Immunoglobulin E is localized in the layer under the mucosa, which is in contact with the environment, this is:

  • tonsils;
  • skin covering;
  • respiratory tract;
  • eyes;
  • adenoids;
  • gastrointestinal tract.

The analysis is prescribed by specialists for the following diseases:

  • food allergies;
  • asthma;
  • eczema;
  • bronchitis;
  • dermatitis.

But it is also prescribed in the following cases:

  • diagnosis of immunodeficiency;
  • allergy diagnosis;
  • in the period before the scheduled operation;
  • after surgery;
  • presence of parasites;
  • suspected autoimmune diseases;
  • for lung pathology in children;
  • if you suspect cancer.

Blood is taken only in the morning from a vein and exclusively on an empty stomach. The day before, you should stop eating fried and fatty foods, and also limit physical activity. If a child is prescribed medications, the specialist should be notified of this fact, since some groups of medications have adverse reactions that affect the content of immunoglobulin e.

An interesting fact is that in people suffering from allergies, the level of immunoglobulin E is constantly high, regardless of how long ago they have been in contact with the allergen.

As for pregnant women, immunoglobulin E is formed independently in the fetus around the eleventh week. After the baby is born, its amount gradually begins to increase until adolescence, but in old age, immunoglobulin E gradually decreases.

Disadvantages of skin testing

To determine the cause of allergies, a method is used to study skin tests. Within a few minutes, the test reveals a substance to which the patient is highly sensitive. This is evidenced by redness and swelling on the patient's skin. However, it should be taken into account that such a reaction may occur in those with sensitive skin.

Skin testing is carried out in several ways:

  1. Scarification test. The technique involves applying several allergens to the skin, after which it is scratched with a scarifier.
  2. Prick test. It differs from the previous method in that a needle is inserted into the site where the allergen is applied, making superficial punctures.
  3. Application test. The method involves attaching a patch containing allergens to the skin. The condition of the skin is assessed after two days.

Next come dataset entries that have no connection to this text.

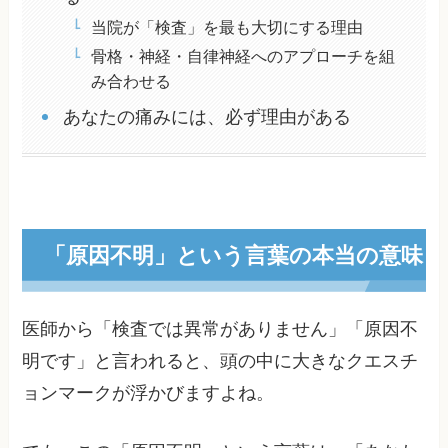
当院が「検査」を最も大切にする理由
骨格・神経・自律神経へのアプローチを組
み合わせる
あなたの痛みには、必ず理由がある
「原因不明」という言葉の本当の意味
医師から「検査では異常がありません」「原因不
明です」と言われると、頭の中に大きなクエスチ
ョンマークが浮かびますよね。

Of these methods, the safest for the patient is the last test, since it does not involve damage to the skin. It is worth noting that with each of the described methods, only the top layer of skin should be damaged so that the allergen does not enter the blood.

With skin testing, a maximum of 15 potential allergens can be tested at a time, otherwise the patient may have a severe reaction. Doctors, using more allergens, diagnosed angioedema in patients.

Contraindications to skin testing are:

  • presence of lesions on the skin;
  • pregnancy and lactation;
  • cases of anaphylactic shock;
  • regular use of antihistamines, refusal of which is impossible even for a short time;
  • age under 5 and over 60 years;
  • use of hormonal drugs;
  • exacerbation of allergies;
  • elevated temperature;
  • problems with the gastrointestinal system and heart.